Tous les ans à la même date, les hommes du Nordheim partent en guerre. Depuis des millénaires, les Aesirs et les Vanirs se confrontent sur le lac gelé, s’entretuant jusqu’au dernier. Pendant cette bataille, la fille du géant du gel Ymir, la déesse Atali, choisit le soldat le plus fort et le plus courageux pour l’emmener sur le mont Odroerir et lui infliger une dernière épreuve avant de le sacrifier à son père. C’est un rituel sacré, craint et respecté de tous. Mais cela fait longtemps que la déesse n’a trouvé personne à la hauteur du sacrifice. Depuis quinze ans, aucun guerrier n’a eu le mérite d’être choisi… jusqu’au jour où Conan se retrouve à combattre sur le lac gelé.
= = = = =
TÂCHES ET EXERCICES.
**1)** Condensez sous forme de liste le paragraphe du texte sur Conan qui commence par « Tous les ans à la même date » en conservant ses faits essentiels.
**2)** D'après le texte sur Conan, sur quel mont la déesse Atali emmène-t-elle le soldat qu'elle a choisi ?
**3)** Reprenez le texte sur Conan à partir de sa dernière phrase et écrivez-en la suite.
Les entrées ci-après proviennent d'une source distincte.

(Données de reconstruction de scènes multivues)
= = = = =
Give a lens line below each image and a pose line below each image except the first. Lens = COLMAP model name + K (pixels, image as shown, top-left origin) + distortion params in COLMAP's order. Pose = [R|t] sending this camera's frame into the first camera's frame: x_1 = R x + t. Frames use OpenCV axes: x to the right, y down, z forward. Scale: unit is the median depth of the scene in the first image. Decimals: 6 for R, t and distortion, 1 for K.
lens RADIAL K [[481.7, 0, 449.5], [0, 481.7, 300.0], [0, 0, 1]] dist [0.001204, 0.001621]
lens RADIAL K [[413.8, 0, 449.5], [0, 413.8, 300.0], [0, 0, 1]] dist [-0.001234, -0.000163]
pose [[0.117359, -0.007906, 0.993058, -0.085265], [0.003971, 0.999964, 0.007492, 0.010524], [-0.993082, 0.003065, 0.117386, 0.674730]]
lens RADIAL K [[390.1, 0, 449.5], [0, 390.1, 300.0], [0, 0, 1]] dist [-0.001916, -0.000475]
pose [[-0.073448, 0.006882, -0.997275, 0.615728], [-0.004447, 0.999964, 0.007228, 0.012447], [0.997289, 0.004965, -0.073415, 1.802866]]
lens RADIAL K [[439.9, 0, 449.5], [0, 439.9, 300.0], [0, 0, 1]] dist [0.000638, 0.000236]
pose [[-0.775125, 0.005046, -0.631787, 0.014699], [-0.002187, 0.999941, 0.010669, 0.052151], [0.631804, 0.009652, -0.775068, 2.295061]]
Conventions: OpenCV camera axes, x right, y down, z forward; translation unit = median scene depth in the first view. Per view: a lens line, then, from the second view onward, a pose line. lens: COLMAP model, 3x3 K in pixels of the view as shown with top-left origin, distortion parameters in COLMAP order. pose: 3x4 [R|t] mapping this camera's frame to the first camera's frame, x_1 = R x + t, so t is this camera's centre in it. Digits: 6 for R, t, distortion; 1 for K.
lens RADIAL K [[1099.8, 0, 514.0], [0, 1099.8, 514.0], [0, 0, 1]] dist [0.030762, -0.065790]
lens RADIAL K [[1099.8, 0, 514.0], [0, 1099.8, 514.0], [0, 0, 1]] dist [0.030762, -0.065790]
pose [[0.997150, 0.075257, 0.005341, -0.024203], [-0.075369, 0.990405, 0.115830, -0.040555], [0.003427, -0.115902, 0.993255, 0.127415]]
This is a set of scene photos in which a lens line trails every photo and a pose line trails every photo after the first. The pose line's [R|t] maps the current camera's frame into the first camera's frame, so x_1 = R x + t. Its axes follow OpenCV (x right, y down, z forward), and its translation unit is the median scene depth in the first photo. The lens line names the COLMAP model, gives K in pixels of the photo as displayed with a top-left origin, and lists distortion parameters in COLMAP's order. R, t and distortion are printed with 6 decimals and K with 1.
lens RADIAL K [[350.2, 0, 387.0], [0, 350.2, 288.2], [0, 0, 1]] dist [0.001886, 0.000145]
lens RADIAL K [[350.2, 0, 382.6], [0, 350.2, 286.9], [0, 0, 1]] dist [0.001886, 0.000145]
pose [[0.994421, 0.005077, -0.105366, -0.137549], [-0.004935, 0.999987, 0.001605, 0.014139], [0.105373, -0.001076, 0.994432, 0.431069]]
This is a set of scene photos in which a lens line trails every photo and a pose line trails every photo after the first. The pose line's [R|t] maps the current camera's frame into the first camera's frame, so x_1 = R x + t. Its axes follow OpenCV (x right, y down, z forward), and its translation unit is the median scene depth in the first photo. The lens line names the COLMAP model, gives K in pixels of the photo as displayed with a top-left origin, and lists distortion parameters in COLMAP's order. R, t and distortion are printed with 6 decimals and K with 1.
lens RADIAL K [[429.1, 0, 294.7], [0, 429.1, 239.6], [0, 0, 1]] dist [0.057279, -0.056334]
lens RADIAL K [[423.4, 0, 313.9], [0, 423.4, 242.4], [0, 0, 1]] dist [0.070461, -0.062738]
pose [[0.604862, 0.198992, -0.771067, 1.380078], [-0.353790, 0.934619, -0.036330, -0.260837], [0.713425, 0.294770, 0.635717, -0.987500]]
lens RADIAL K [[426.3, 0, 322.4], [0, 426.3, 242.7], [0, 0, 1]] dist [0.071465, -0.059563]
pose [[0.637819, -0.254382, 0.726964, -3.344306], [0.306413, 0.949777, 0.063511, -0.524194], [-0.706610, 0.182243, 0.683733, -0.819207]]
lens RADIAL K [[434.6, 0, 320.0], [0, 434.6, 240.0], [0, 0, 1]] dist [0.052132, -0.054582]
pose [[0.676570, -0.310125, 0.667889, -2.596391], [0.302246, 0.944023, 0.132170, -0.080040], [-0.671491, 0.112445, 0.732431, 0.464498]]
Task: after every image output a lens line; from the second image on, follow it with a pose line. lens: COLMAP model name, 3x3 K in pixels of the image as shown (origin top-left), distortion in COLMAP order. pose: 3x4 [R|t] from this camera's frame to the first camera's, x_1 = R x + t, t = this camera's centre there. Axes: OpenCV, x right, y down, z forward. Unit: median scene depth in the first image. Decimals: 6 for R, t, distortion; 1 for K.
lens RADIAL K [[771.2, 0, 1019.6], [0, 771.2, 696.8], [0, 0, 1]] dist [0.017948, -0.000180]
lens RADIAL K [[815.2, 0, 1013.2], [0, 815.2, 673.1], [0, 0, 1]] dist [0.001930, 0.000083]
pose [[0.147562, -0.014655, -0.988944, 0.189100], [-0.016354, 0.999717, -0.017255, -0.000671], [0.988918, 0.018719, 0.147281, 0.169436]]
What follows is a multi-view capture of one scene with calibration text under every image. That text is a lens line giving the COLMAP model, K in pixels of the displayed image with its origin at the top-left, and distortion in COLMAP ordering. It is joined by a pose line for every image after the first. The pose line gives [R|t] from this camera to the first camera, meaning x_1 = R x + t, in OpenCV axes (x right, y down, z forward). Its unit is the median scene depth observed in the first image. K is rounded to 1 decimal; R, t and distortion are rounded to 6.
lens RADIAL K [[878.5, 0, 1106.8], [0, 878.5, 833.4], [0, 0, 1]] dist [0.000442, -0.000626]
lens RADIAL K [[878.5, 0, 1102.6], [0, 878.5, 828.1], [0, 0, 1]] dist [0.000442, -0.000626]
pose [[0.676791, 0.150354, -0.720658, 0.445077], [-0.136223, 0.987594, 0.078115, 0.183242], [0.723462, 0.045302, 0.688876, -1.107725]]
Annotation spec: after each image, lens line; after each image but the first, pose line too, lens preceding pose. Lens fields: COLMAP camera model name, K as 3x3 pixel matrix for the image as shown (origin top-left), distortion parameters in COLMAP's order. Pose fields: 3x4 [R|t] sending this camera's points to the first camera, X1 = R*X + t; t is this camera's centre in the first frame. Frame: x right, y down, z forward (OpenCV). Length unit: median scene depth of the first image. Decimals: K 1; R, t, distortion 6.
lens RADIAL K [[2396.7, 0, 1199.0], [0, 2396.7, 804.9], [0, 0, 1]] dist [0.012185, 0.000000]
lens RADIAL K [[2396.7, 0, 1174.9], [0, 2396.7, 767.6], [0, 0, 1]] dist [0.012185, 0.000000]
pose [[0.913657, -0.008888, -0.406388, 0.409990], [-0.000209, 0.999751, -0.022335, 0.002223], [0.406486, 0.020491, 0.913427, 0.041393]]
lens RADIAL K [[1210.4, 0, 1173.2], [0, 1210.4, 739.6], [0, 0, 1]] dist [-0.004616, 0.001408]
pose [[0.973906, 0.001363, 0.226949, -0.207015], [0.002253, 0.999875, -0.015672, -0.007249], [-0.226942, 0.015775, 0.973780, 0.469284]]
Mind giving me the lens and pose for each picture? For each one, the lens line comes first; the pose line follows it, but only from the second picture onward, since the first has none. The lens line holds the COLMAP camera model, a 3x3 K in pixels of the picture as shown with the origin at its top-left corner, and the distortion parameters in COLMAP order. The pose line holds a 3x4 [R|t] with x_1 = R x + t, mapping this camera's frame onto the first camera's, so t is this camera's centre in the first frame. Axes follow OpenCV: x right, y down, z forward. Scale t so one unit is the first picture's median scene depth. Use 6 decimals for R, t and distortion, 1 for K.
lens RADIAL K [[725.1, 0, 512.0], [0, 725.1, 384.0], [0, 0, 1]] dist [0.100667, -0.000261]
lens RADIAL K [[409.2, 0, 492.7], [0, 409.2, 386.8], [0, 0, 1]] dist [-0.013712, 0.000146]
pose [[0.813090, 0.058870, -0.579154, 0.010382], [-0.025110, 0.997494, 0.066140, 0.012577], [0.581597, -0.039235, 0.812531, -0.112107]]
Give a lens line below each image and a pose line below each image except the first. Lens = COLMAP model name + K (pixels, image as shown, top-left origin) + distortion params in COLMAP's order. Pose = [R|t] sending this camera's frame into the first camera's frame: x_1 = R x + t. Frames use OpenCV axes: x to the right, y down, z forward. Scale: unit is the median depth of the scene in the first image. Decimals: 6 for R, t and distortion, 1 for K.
= = = = =
RÉPONSES PAR TÂCHE.
**1)**
- Chaque année, à la même date, les hommes du Nordheim partent en guerre.
- Depuis des millénaires, les Aesirs et les Vanirs s'affrontent sur le lac gelé jusqu'au dernier.
- Pendant la bataille, la déesse Atali, fille du géant du gel Ymir, choisit le soldat le plus fort et le plus courageux.
- Elle l'emmène sur le mont Odroerir pour une dernière épreuve, puis le sacrifie à son père.
- Ce rituel sacré est craint et respecté de tous.
- Depuis quinze ans, aucun guerrier n'a été jugé digne d'être choisi, jusqu'au jour où Conan combat sur le lac gelé.

**2)** Sur le mont Odroerir.

**3)**
Après l’album précédent, Au-delà de la Rivière Noire, où il n’était question que de masculinité brutale, nous retrouvons la sensualité du corps féminin. Si nous nous imaginions un Conan chevaleresque malgré la barbarie, c’est raté. C’est une vraie bête, submergée par le désir pour cette femme, la poursuivant dans la neige pour en faire son quatre-heures malgré le sacrifice imminent. Ce récit de Robert E. Howard est adapté superbement par Robin Recht. L’album commence et finit par une citation, et pour la première fois depuis quatre albums, les pages de garde changent et sont beaucoup plus sombres, ce qui donne directement le ton de l’histoire. Nous avons un Conan très convainquant en barbare à la carrure gigantesque, complètement obsédé par cette déesse venue du froid. Les dessins sont magnifiques et nous montrent un héros tel que son écrivain original aurait probablement aimé qu’il soit représenté, grand, fort, viril, bestial.